__TASK BRIEF__: Render the entries below as a Markdown table, starting at their first line and ending at the line that contains "I have experience", both included. Use a Row column for the row number and a Text column for the line, and leave out blank lines.

>>>

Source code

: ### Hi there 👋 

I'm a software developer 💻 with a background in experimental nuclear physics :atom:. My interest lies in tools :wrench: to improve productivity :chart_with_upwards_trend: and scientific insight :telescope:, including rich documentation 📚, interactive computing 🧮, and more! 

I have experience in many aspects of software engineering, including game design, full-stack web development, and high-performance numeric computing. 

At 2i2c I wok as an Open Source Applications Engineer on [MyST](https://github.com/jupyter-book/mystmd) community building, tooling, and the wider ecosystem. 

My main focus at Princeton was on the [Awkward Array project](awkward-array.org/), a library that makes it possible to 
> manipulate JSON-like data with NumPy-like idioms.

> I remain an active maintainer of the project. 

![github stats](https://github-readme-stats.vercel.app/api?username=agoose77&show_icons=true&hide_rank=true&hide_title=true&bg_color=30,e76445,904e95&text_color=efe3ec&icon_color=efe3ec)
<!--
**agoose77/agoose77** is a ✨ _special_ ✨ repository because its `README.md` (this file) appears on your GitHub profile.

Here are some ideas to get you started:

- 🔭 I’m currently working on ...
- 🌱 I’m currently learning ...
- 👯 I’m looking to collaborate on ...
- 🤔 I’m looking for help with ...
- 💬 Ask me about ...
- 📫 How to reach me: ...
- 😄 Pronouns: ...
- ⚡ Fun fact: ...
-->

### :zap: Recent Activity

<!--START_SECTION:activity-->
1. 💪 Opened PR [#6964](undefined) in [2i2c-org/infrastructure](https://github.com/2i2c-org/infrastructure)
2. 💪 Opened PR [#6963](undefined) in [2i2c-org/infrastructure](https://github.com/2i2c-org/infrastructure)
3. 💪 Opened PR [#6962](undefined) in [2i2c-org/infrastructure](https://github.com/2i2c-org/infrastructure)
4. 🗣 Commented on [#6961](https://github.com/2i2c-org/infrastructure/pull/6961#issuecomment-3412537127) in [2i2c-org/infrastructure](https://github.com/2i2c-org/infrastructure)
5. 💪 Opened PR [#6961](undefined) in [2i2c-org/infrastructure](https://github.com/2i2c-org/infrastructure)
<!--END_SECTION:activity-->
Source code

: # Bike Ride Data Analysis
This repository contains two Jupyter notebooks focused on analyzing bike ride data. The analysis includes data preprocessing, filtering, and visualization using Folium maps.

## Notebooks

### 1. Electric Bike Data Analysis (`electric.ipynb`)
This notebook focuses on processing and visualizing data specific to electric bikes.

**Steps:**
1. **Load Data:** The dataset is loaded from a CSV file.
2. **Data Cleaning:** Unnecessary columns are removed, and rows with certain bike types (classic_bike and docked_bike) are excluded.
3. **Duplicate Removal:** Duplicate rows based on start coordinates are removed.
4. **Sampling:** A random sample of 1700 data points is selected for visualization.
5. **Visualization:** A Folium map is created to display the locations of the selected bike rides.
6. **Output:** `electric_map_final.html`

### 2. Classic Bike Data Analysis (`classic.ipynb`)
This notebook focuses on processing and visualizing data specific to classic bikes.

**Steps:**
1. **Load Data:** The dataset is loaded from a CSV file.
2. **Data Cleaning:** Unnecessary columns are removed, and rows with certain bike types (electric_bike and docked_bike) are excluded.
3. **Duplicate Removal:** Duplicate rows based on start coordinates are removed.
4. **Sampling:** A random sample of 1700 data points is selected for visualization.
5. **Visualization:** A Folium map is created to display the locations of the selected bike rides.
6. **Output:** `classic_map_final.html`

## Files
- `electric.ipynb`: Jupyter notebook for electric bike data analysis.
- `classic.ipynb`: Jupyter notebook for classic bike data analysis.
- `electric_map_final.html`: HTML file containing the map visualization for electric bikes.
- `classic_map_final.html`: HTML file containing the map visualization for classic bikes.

<<<

__TASK OUTPUT__:
| Row | Text |
|---|---|
| 1 | Source code |
| 2 | : ### Hi there 👋  |
| 3 | I'm a software developer 💻 with a background in experimental nuclear physics :atom:. My interest lies in tools :wrench: to improve productivity :chart_with_upwards_trend: and scientific insight :telescope:, including rich documentation 📚, interactive computing 🧮, and more!  |
| 4 | I have experience in many aspects of software engineering, including game design, full-stack web development, and high-performance numeric computing.  |